EXERCISE OBJECTIVE: Resume the text on unsecured credentials, picking up right after its last sentence.

TEXT:
:::::

T1552: Unsecured Credentials

Adversaries may search compromised systems to find and obtain insecurely stored credentials. These credentials can be stored and/or misplaced in many locations on a system, including plaintext files (e.g. Shell History), operating system or application-specific repositories (e.g. Credentials in Registry), or other specialized files/artifacts (e.g. Private Keys).[1]

EnterpriseT1552TechniqueObject v1.5 Modified
Glexia's Take

Analyst context for executives and security teams

Analyst confidence High

Unsecured Credentials matters because it turns ordinary misconfiguration and user convenience into a credential-access path across endpoints, cloud, SaaS, identity providers, containers, network devices, and office platforms. The business risk is not just password theft; it is that misplaced secrets in files, registries, shell history, private keys, metadata services, container APIs, Group Policy Preferences, or chat messages can let an intruder reuse trusted access and expand an incident faster than teams can contain it.

Executive priority

Treat this as a control-assurance issue spanning IAM, endpoint hardening, cloud security, collaboration governance, and audit readiness. Leaders should ask whether the organization can prove where secrets are allowed to live, who can read them, whether privileged and cloud credentials are centrally managed, and whether SOC/IR teams can find evidence of credential searching across Windows, Linux, macOS, IaaS, SaaS, containers, office suites, network devices, and identity platforms. This technique is especially material for resilience because recovered credentials can support privilege escalation and lateral movement, as reflected by the related campaign/group/software context, but local exposure must be validated in the customer environment.

:::::

Images with pose keypoints:

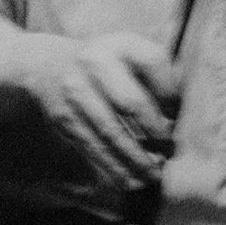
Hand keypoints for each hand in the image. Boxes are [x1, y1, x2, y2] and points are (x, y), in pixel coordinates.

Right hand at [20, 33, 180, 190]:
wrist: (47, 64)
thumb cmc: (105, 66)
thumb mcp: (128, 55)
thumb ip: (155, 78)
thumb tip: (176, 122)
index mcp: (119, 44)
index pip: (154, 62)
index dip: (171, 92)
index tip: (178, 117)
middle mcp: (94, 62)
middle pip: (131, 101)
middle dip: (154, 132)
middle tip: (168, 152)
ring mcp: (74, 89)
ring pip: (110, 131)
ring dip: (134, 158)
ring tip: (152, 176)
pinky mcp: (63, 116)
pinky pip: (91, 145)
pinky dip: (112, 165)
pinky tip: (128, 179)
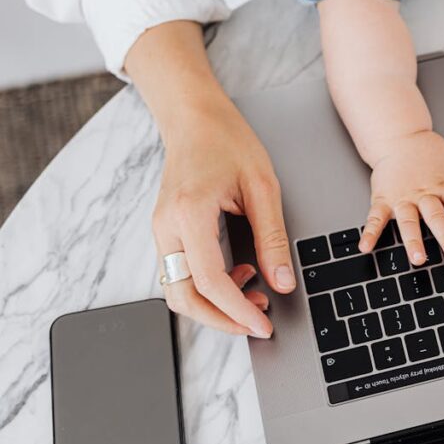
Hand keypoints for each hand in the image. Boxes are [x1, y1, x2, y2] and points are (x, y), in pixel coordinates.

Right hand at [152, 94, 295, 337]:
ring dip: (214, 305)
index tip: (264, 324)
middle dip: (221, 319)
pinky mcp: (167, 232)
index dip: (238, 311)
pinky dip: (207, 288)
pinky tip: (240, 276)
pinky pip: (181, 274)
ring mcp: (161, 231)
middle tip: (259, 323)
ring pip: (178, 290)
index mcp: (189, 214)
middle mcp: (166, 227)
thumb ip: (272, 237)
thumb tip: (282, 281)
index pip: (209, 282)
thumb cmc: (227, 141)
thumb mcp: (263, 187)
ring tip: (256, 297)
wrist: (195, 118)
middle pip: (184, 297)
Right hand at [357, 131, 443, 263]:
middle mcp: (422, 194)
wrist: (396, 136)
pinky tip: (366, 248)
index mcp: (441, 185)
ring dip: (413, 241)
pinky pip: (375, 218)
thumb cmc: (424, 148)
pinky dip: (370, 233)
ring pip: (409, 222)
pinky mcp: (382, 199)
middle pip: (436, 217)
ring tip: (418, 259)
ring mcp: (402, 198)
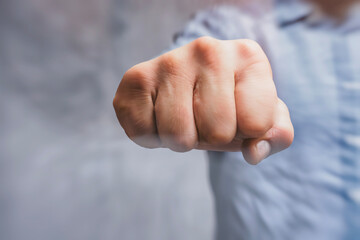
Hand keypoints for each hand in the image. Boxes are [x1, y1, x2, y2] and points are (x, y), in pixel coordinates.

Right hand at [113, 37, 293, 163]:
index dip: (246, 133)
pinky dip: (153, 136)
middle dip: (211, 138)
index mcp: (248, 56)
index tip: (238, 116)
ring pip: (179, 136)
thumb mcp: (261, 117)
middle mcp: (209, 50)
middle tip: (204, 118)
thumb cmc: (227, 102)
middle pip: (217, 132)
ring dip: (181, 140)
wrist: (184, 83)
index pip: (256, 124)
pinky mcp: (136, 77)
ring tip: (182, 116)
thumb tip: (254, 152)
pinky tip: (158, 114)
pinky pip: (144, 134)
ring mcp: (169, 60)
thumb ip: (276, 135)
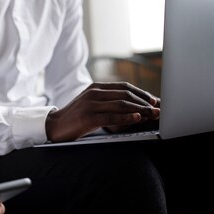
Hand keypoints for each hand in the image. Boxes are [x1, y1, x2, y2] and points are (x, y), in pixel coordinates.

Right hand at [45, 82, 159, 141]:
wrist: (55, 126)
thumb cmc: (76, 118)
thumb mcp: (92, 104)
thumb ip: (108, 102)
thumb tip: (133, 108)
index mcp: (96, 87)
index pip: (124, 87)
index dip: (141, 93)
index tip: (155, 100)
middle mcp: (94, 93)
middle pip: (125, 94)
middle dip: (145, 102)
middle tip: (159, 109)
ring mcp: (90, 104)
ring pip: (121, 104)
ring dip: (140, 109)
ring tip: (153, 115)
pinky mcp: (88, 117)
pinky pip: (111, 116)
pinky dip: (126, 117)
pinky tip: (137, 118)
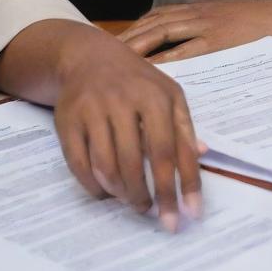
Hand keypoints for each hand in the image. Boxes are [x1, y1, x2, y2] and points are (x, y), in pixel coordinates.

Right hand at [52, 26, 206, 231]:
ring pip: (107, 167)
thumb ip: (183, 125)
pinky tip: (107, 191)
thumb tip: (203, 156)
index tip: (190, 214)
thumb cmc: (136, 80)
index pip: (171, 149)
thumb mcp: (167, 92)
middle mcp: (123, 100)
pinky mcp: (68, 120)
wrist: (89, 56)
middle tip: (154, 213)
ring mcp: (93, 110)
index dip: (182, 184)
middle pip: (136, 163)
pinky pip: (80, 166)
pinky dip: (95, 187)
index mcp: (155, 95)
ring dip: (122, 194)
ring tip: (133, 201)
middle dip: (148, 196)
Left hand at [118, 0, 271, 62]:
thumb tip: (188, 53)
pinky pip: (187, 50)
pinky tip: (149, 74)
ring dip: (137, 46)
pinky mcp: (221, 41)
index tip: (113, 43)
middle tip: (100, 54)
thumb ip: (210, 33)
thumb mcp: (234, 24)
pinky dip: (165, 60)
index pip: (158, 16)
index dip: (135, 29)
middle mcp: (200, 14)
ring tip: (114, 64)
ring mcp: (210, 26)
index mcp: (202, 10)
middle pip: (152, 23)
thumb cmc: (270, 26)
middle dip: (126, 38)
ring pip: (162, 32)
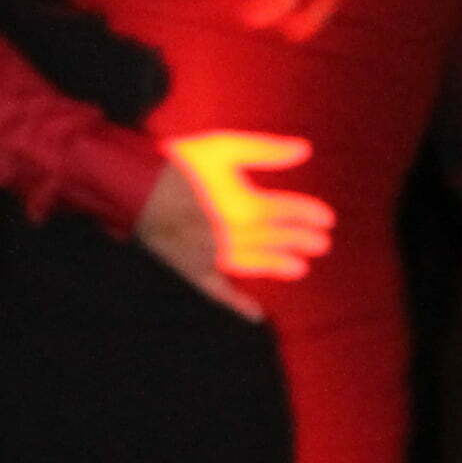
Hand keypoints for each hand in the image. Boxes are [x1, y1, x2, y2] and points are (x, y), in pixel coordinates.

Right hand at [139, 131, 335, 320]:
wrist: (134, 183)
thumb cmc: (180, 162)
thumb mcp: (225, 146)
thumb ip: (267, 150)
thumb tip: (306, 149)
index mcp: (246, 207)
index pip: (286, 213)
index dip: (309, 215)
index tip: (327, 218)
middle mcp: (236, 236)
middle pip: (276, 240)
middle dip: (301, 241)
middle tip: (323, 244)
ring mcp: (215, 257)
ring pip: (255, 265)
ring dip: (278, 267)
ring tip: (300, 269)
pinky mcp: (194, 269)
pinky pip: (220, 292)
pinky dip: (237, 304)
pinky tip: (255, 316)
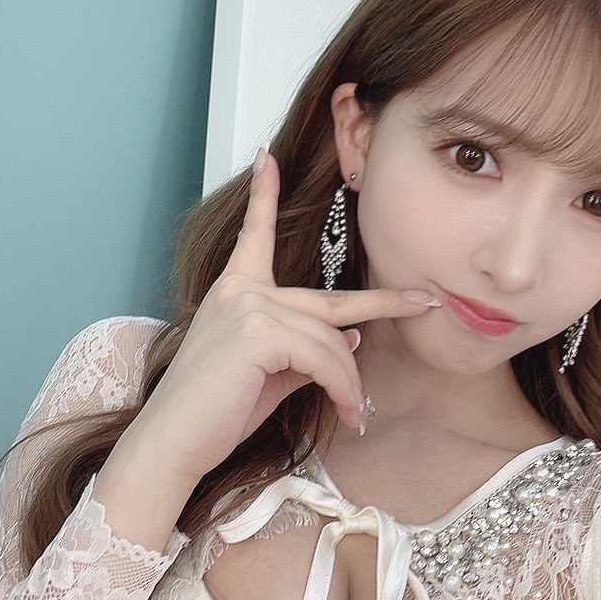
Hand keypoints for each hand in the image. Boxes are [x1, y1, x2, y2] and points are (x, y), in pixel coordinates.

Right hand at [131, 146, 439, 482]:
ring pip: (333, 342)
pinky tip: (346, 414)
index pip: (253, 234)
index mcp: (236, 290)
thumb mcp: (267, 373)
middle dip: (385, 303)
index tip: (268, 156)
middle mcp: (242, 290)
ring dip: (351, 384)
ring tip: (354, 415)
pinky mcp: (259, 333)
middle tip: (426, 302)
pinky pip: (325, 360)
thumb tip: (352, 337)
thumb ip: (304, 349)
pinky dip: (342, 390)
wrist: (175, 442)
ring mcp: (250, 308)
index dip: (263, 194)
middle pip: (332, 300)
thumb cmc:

:::::

RESPONSE TO THIS TASK:
Technical view

MITRE provides no native detection text for T1552, but relationship context includes DET0412: Detect Access or Search for Unsecured Credentials Across Platforms. Detection engineering should map coverage to the sub-technique surfaces: files, Windows Registry, shell history, private keys, cloud instance metadata APIs, Group Policy Preferences/SYSVOL, container APIs, and chat or collaboration messages. IR teams should prioritize evidence of unusual searching, reading, exporting, or access attempts against sensitive credential locations and correlate that with account usage, privilege changes, and lateral access indicators.

Likely telemetry

  • Endpoint file access and command/process telemetry for searches or reads of files likely to contain credentials, keys, configuration secrets, or shell history
  • Windows Registry query/access telemetry for credential-bearing keys and automatic logon-related locations
  • Authentication and account activity logs for use of credentials found after suspected access
  • Cloud IaaS logs related to instance metadata access and cloud credential use
  • Container platform/API logs, including Docker or Kubernetes API access where available

Detection direction

  • Build detections around access or search behavior, not only successful credential use, because the official ATT&CK object focuses on adversaries searching compromised systems for insecurely stored credentials.
  • Tune by platform and repository: Windows Registry and SYSVOL/GPP, Linux/macOS shell history and private key paths, IaaS metadata APIs, container APIs, SaaS/office chat content, and network device configuration stores.
  • Correlate suspicious access to credential locations with subsequent authentication, privilege, or lateral movement events to reduce false positives from legitimate administration and backup activity.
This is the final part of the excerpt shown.